AUSTRALIA'S red meat supply chain may be travelling through COVID-19 relatively unscathed compared to global counterparts but it still rates as extremely vulnerable to pandemics, research from a global investor network has found.
The Farm Animal Investment Risk and Return Initiative, which advises institutional investors of risks and opportunities emerging from environmental, social and governance credentials in protein supply chains, has just completed a study into the effects of coronavirus which allocates a pandemic rating to meat and dairy businesses.
FAIRR, financially backed by the Jeremy Coller Foundation, is clearly anti intensive animal production but its network now accounts for more than $20 trillion in managed assets.
This latest research, which claims the majority of the world's animal agriculture firms are not only vulnerable to future zoonotic pandemics but at high risk of fostering them, has gained substantial traction in international finance circles.
Financial advisors in Australia say it is likely to affect significant amounts of investment.
The report found 73 per cent of the world's largest, listed animal protein producers, collectively worth more than $220 billion, score as high risk in FAIRR's pandemic ranking.
"Their poor performance across a set of seven criteria that are vital to preventing future zoonotic pandemics, including worker safety, food safety, deforestation and biodiversity management, animal welfare and antibiotic stewardship, demonstrates that intensive animal production is at serious risk of creating and spreading a future pandemic," the reports says.
It says at the end of May, the share prices of four of the largest meat processors in the United States - JBS, Smithfield, Tyson and Sanderson Farms - were down 25pc, versus the market average at 9pc.
It quotes the head of commodities at Goldman Sachs as listing livestock alongside oil as the most precarious commodities for investors next year.
Lead author of the report, titled An Industry Infected, Elliot Teperman, who is based in Melbourne, believes the fact Australian meat processing was relatively spared from the havoc that played out across the US beef industry was due to Australia in general being less affected by the virus.
"Had we not had that protection in place, our meat processing would not have been spared," he said.
"The Cedar Meats example is proof - it represents one of the largest outbreaks of the virus in Australia."
He did say one protective factor Australia had was less industry consolidation but the bottom line was it 'very hard to run any abattoir without this risk.'
He also said the more deforestation that occurred in a country, the greater the risk of zoonotic pandemics, and Australia was the only developed nation to make it on the World Wildlife Fund's global list of deforestation hotspots.
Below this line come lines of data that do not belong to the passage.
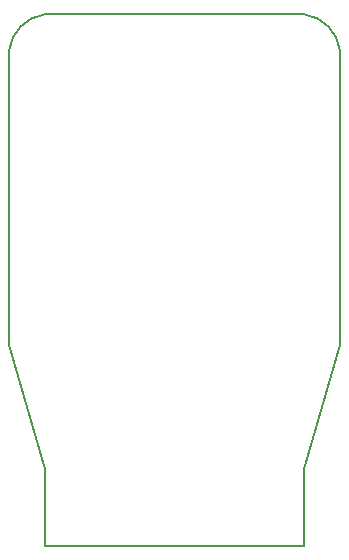
<source format=gbr>
G04 DipTrace 3.2.0.1*
G04 Ãðàíèöûïëàòû.gbr*
%MOMM*%
G04 #@! TF.FileFunction,Profile*
G04 #@! TF.Part,Single*
%ADD11C,0.14*%
%FSLAX35Y35*%
G04*
G71*
G90*
G75*
G01*
G04 BoardOutline*
%LPD*%
X-1100000Y1200000D2*
D11*
G03X-1400000Y900000I50000J-350000D01*
G01*
Y-800000D1*
Y-1600000D1*
X-1100000Y-2650000D1*
Y-3300000D1*
X1100000D1*
Y-2650000D1*
X1400000Y-1600000D1*
Y-800000D1*
Y900000D1*
G03X1100000Y1200000I-350000J-50000D01*
G01*
X-1100000D1*
M02*

</source>
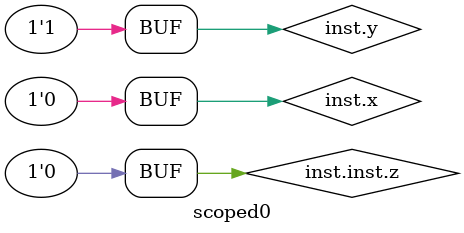
<source format=v>
module mod1;
   wire [7:0] x;
   wire [7:0] y;

   mod2 inst(.x(x));

   assign inst.y = 8'h45;

   always @(*) begin
      $display("mod1 y=%0h", y);
   end
endmodule

module mod2(input wire [7:0] x);
   wire [7:0] z;
   wire [7:0] y;
   always @(*) begin
      $display("mod2 x=%0h", x);
      $display("mod2 z=%0h", z);
      $display("mod2 y=%0h", y);
   end
endmodule

module scoped0;
   mod1 inst();

   always @(*) begin
      $display("mod1_inst.mod2_inst.x=%0h", inst.inst.x);
   end

   assign inst.x = 8'h42;
   assign inst.y = 8'h43;
   assign inst.inst.z = 8'h44;

endmodule

</source>
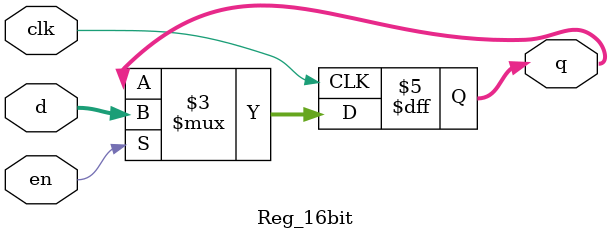
<source format=sv>

module Reg_16bit(clk, en, d, q);
    
    input clk, en;
    input [15:0] d;
    
    output reg [15:0] q;
    
    always @(posedge clk) begin  
        if (en)
           q <= d;    
        else
           q <= q;
    end
    
endmodule
</source>
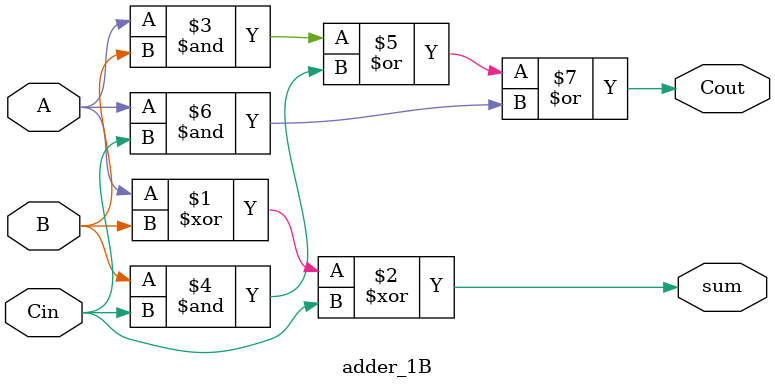
<source format=v>
`timescale 1ns / 1ps

// 1-bit Full Adder 
module adder_1B(sum, Cout, A, B, Cin);
	// Input Ports
	input A, B, Cin;	
	
	// Output Ports
	output sum, Cout;
	
	// Assign statements
	assign sum  = (A ^ B) ^ Cin;
	assign Cout = (A & B) | (B & Cin) | (A & Cin);

endmodule

</source>
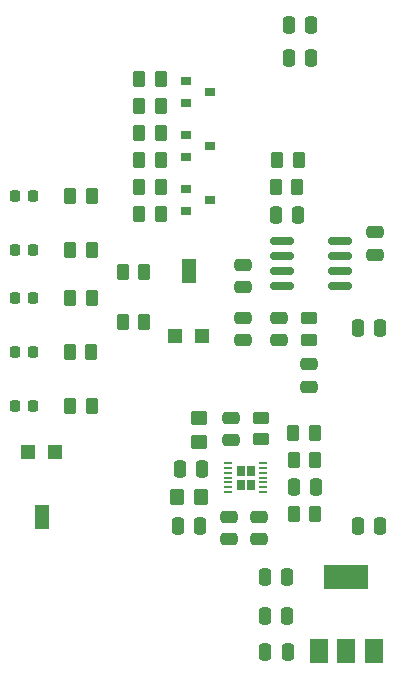
<source format=gtp>
%TF.GenerationSoftware,KiCad,Pcbnew,(6.0.0)*%
%TF.CreationDate,2021-12-26T21:14:17+01:00*%
%TF.ProjectId,TRX_Board,5452585f-426f-4617-9264-2e6b69636164,V 1.0*%
%TF.SameCoordinates,Original*%
%TF.FileFunction,Paste,Top*%
%TF.FilePolarity,Positive*%
%FSLAX46Y46*%
G04 Gerber Fmt 4.6, Leading zero omitted, Abs format (unit mm)*
G04 Created by KiCad (PCBNEW (6.0.0)) date 2021-12-26 21:14:17*
%MOMM*%
%LPD*%
G01*
G04 APERTURE LIST*
G04 Aperture macros list*
%AMRoundRect*
0 Rectangle with rounded corners*
0 $1 Rounding radius*
0 $2 $3 $4 $5 $6 $7 $8 $9 X,Y pos of 4 corners*
0 Add a 4 corners polygon primitive as box body*
4,1,4,$2,$3,$4,$5,$6,$7,$8,$9,$2,$3,0*
0 Add four circle primitives for the rounded corners*
1,1,$1+$1,$2,$3*
1,1,$1+$1,$4,$5*
1,1,$1+$1,$6,$7*
1,1,$1+$1,$8,$9*
0 Add four rect primitives between the rounded corners*
20,1,$1+$1,$2,$3,$4,$5,0*
20,1,$1+$1,$4,$5,$6,$7,0*
20,1,$1+$1,$6,$7,$8,$9,0*
20,1,$1+$1,$8,$9,$2,$3,0*%
G04 Aperture macros list end*
%ADD10RoundRect,0.250000X-0.475000X0.250000X-0.475000X-0.250000X0.475000X-0.250000X0.475000X0.250000X0*%
%ADD11RoundRect,0.250000X0.250000X0.475000X-0.250000X0.475000X-0.250000X-0.475000X0.250000X-0.475000X0*%
%ADD12RoundRect,0.250000X0.475000X-0.250000X0.475000X0.250000X-0.475000X0.250000X-0.475000X-0.250000X0*%
%ADD13RoundRect,0.250000X-0.250000X-0.475000X0.250000X-0.475000X0.250000X0.475000X-0.250000X0.475000X0*%
%ADD14R,0.900000X0.800000*%
%ADD15RoundRect,0.249999X-0.262501X-0.450001X0.262501X-0.450001X0.262501X0.450001X-0.262501X0.450001X0*%
%ADD16RoundRect,0.249999X0.262501X0.450001X-0.262501X0.450001X-0.262501X-0.450001X0.262501X-0.450001X0*%
%ADD17RoundRect,0.249999X-0.450001X0.262501X-0.450001X-0.262501X0.450001X-0.262501X0.450001X0.262501X0*%
%ADD18RoundRect,0.249999X0.450001X-0.262501X0.450001X0.262501X-0.450001X0.262501X-0.450001X-0.262501X0*%
%ADD19R,1.500000X2.000000*%
%ADD20R,3.800000X2.000000*%
%ADD21RoundRect,0.150000X-0.825000X-0.150000X0.825000X-0.150000X0.825000X0.150000X-0.825000X0.150000X0*%
%ADD22R,0.700000X0.970000*%
%ADD23R,0.700000X0.250000*%
%ADD24R,1.300000X1.300000*%
%ADD25R,1.300000X2.000000*%
%ADD26RoundRect,0.249999X-0.450001X0.350001X-0.450001X-0.350001X0.450001X-0.350001X0.450001X0.350001X0*%
%ADD27RoundRect,0.249999X-0.350001X-0.450001X0.350001X-0.450001X0.350001X0.450001X-0.350001X0.450001X0*%
%ADD28RoundRect,0.218750X-0.218750X-0.256250X0.218750X-0.256250X0.218750X0.256250X-0.218750X0.256250X0*%
G04 APERTURE END LIST*
D10*
%TO.C,C1*%
X126746000Y-93157000D03*
X126746000Y-95057000D03*
%TD*%
D11*
%TO.C,C2*%
X130556000Y-121412000D03*
X128656000Y-121412000D03*
%TD*%
%TO.C,C3*%
X138364000Y-110744000D03*
X136464000Y-110744000D03*
%TD*%
D10*
%TO.C,C4*%
X126746000Y-88646000D03*
X126746000Y-90546000D03*
%TD*%
D12*
%TO.C,C5*%
X137922000Y-87818000D03*
X137922000Y-85918000D03*
%TD*%
D13*
%TO.C,C6*%
X129540000Y-84455000D03*
X131440000Y-84455000D03*
%TD*%
D11*
%TO.C,C7*%
X130490000Y-115062000D03*
X128590000Y-115062000D03*
%TD*%
D10*
%TO.C,C8*%
X132334000Y-97094000D03*
X132334000Y-98994000D03*
%TD*%
D11*
%TO.C,C9*%
X130490000Y-118364000D03*
X128590000Y-118364000D03*
%TD*%
D10*
%TO.C,C10*%
X129794000Y-93141800D03*
X129794000Y-95041800D03*
%TD*%
%TO.C,C11*%
X125603000Y-109982000D03*
X125603000Y-111882000D03*
%TD*%
D11*
%TO.C,C12*%
X132522000Y-71120000D03*
X130622000Y-71120000D03*
%TD*%
%TO.C,C13*%
X132522000Y-68326000D03*
X130622000Y-68326000D03*
%TD*%
%TO.C,C14*%
X138364000Y-93980000D03*
X136464000Y-93980000D03*
%TD*%
D10*
%TO.C,C15*%
X128143000Y-109982000D03*
X128143000Y-111882000D03*
%TD*%
%TO.C,C16*%
X125730000Y-101600000D03*
X125730000Y-103500000D03*
%TD*%
D11*
%TO.C,C17*%
X132964000Y-107442000D03*
X131064000Y-107442000D03*
%TD*%
%TO.C,C18*%
X123317000Y-105918000D03*
X121417000Y-105918000D03*
%TD*%
%TO.C,C19*%
X123124000Y-110744000D03*
X121224000Y-110744000D03*
%TD*%
D14*
%TO.C,Q1*%
X121936000Y-73091000D03*
X121936000Y-74991000D03*
X123936000Y-74041000D03*
%TD*%
%TO.C,Q2*%
X121920000Y-77663000D03*
X121920000Y-79563000D03*
X123920000Y-78613000D03*
%TD*%
%TO.C,Q3*%
X121920000Y-82235000D03*
X121920000Y-84135000D03*
X123920000Y-83185000D03*
%TD*%
D15*
%TO.C,R1*%
X129540000Y-82042000D03*
X131365000Y-82042000D03*
%TD*%
D16*
%TO.C,R2*%
X119808000Y-82042000D03*
X117983000Y-82042000D03*
%TD*%
%TO.C,R3*%
X119784500Y-75184000D03*
X117959500Y-75184000D03*
%TD*%
%TO.C,R4*%
X131468500Y-79756000D03*
X129643500Y-79756000D03*
%TD*%
%TO.C,R5*%
X119808000Y-79756000D03*
X117983000Y-79756000D03*
%TD*%
%TO.C,R6*%
X119784500Y-72898000D03*
X117959500Y-72898000D03*
%TD*%
%TO.C,R7*%
X119784500Y-77470000D03*
X117959500Y-77470000D03*
%TD*%
%TO.C,R8*%
X119808000Y-84328000D03*
X117983000Y-84328000D03*
%TD*%
D15*
%TO.C,R9*%
X116562500Y-89281000D03*
X118387500Y-89281000D03*
%TD*%
D17*
%TO.C,R10*%
X132334000Y-93169100D03*
X132334000Y-94994100D03*
%TD*%
D16*
%TO.C,R11*%
X118411000Y-93472000D03*
X116586000Y-93472000D03*
%TD*%
D18*
%TO.C,R12*%
X128270000Y-103425000D03*
X128270000Y-101600000D03*
%TD*%
D15*
%TO.C,R14*%
X131064000Y-105156000D03*
X132889000Y-105156000D03*
%TD*%
%TO.C,R15*%
X131064000Y-109728000D03*
X132889000Y-109728000D03*
%TD*%
D19*
%TO.C,U1*%
X133209000Y-121362000D03*
D20*
X135509000Y-115062000D03*
D19*
X135509000Y-121362000D03*
X137809000Y-121362000D03*
%TD*%
D21*
%TO.C,U2*%
X130048000Y-86614000D03*
X130048000Y-87884000D03*
X130048000Y-89154000D03*
X130048000Y-90424000D03*
X134998000Y-90424000D03*
X134998000Y-89154000D03*
X134998000Y-87884000D03*
X134998000Y-86614000D03*
%TD*%
D22*
%TO.C,U4*%
X126555000Y-106092500D03*
X126555000Y-107267500D03*
X127450000Y-107267500D03*
X127450000Y-106092500D03*
D23*
X125525000Y-105480000D03*
X125525000Y-105880000D03*
X125525000Y-106280000D03*
X125525000Y-106680000D03*
X125525000Y-107080000D03*
X125525000Y-107480000D03*
X125525000Y-107880000D03*
X128475000Y-107880000D03*
X128475000Y-107480000D03*
X128475000Y-107080000D03*
X128475000Y-106680000D03*
X128475000Y-106280000D03*
X128475000Y-105880000D03*
X128475000Y-105480000D03*
%TD*%
D24*
%TO.C,RV1*%
X123324000Y-94654000D03*
D25*
X122174000Y-89154000D03*
D24*
X121024000Y-94654000D03*
%TD*%
%TO.C,RV2*%
X108578000Y-104482000D03*
D25*
X109728000Y-109982000D03*
D24*
X110878000Y-104482000D03*
%TD*%
D26*
%TO.C,L1*%
X123063000Y-101632000D03*
X123063000Y-103632000D03*
%TD*%
D27*
%TO.C,L2*%
X121190000Y-108331000D03*
X123190000Y-108331000D03*
%TD*%
D28*
%TO.C,D1*%
X107416500Y-91440000D03*
X108991500Y-91440000D03*
%TD*%
%TO.C,D3*%
X107416500Y-100584000D03*
X108991500Y-100584000D03*
%TD*%
%TO.C,D4*%
X107442000Y-82804000D03*
X109017000Y-82804000D03*
%TD*%
%TO.C,D5*%
X107416500Y-87376000D03*
X108991500Y-87376000D03*
%TD*%
D15*
%TO.C,R16*%
X112141000Y-91440000D03*
X113966000Y-91440000D03*
%TD*%
%TO.C,R17*%
X112094000Y-96012000D03*
X113919000Y-96012000D03*
%TD*%
%TO.C,R19*%
X112117500Y-82804000D03*
X113942500Y-82804000D03*
%TD*%
%TO.C,R20*%
X112141000Y-87376000D03*
X113966000Y-87376000D03*
%TD*%
D28*
%TO.C,D2*%
X107416500Y-96012000D03*
X108991500Y-96012000D03*
%TD*%
D16*
%TO.C,R13*%
X132842000Y-102870000D03*
X131017000Y-102870000D03*
%TD*%
D15*
%TO.C,R18*%
X112117500Y-100584000D03*
X113942500Y-100584000D03*
%TD*%
M02*

</source>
He claimed livestock was the largest driver of that deforestation.
"Australians are so pro-livestock that deforestation doesn't receive the attention it should," he said.
Australian meat companies performed below the global average in the pandemic ranking but Mr Teperman said that was largely due to a culture of lack of reporting on standards.
There was an extreme lack of transparency in Australian meat businesses, he said.
"Our scoring is based on public available information and there is not much of that in Australia," he said.
"The first thing they need to do is talk about what they are doing in these spaces."